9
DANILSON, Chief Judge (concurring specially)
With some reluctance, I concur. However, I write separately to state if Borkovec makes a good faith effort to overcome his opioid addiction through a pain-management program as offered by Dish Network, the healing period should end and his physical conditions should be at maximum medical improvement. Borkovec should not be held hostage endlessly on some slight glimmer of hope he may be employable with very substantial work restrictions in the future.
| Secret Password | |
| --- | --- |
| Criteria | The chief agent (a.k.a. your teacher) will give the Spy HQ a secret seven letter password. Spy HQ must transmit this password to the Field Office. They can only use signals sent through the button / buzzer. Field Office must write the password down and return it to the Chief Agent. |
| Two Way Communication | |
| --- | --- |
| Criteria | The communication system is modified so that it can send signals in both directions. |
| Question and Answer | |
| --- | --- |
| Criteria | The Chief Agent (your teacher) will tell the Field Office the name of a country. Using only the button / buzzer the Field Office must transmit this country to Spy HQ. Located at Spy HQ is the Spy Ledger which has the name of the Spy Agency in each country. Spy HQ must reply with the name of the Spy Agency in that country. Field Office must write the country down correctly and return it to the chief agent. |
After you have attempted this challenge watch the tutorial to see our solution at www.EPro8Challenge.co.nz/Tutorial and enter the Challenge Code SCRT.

# # # # # # #

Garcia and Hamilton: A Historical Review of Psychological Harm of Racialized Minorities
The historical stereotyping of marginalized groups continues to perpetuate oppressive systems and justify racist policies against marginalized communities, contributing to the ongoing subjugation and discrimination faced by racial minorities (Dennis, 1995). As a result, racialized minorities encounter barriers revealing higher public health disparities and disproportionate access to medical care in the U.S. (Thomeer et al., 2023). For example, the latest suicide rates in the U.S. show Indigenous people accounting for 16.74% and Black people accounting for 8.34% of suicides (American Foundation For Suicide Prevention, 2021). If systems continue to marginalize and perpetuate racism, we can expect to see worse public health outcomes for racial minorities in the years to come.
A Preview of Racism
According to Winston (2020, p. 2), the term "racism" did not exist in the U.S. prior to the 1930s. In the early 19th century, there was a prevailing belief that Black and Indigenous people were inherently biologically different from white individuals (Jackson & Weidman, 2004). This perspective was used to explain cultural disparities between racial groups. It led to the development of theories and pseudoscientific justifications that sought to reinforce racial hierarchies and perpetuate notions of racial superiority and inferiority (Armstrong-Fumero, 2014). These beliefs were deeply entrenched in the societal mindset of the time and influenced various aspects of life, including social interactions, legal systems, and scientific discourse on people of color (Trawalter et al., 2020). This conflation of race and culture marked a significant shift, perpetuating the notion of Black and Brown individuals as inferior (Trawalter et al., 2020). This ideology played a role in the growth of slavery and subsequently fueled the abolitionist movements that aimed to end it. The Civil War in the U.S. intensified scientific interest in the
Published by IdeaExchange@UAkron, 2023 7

# # # # # # #

* WHAT THE TASK REQUIRES: Filter the records above for "signals" and copy every matching line.

* RESPONSE TO THIS EXERCISE:
| Criteria | The chief agent (a.k.a. your teacher) will give the Spy HQ a secret seven letter password. Spy HQ must transmit this password to the Field Office. They can only use signals sent through the button / buzzer. Field Office must write the password down and return it to the Chief Agent. |
| Criteria | The communication system is modified so that it can send signals in both directions. |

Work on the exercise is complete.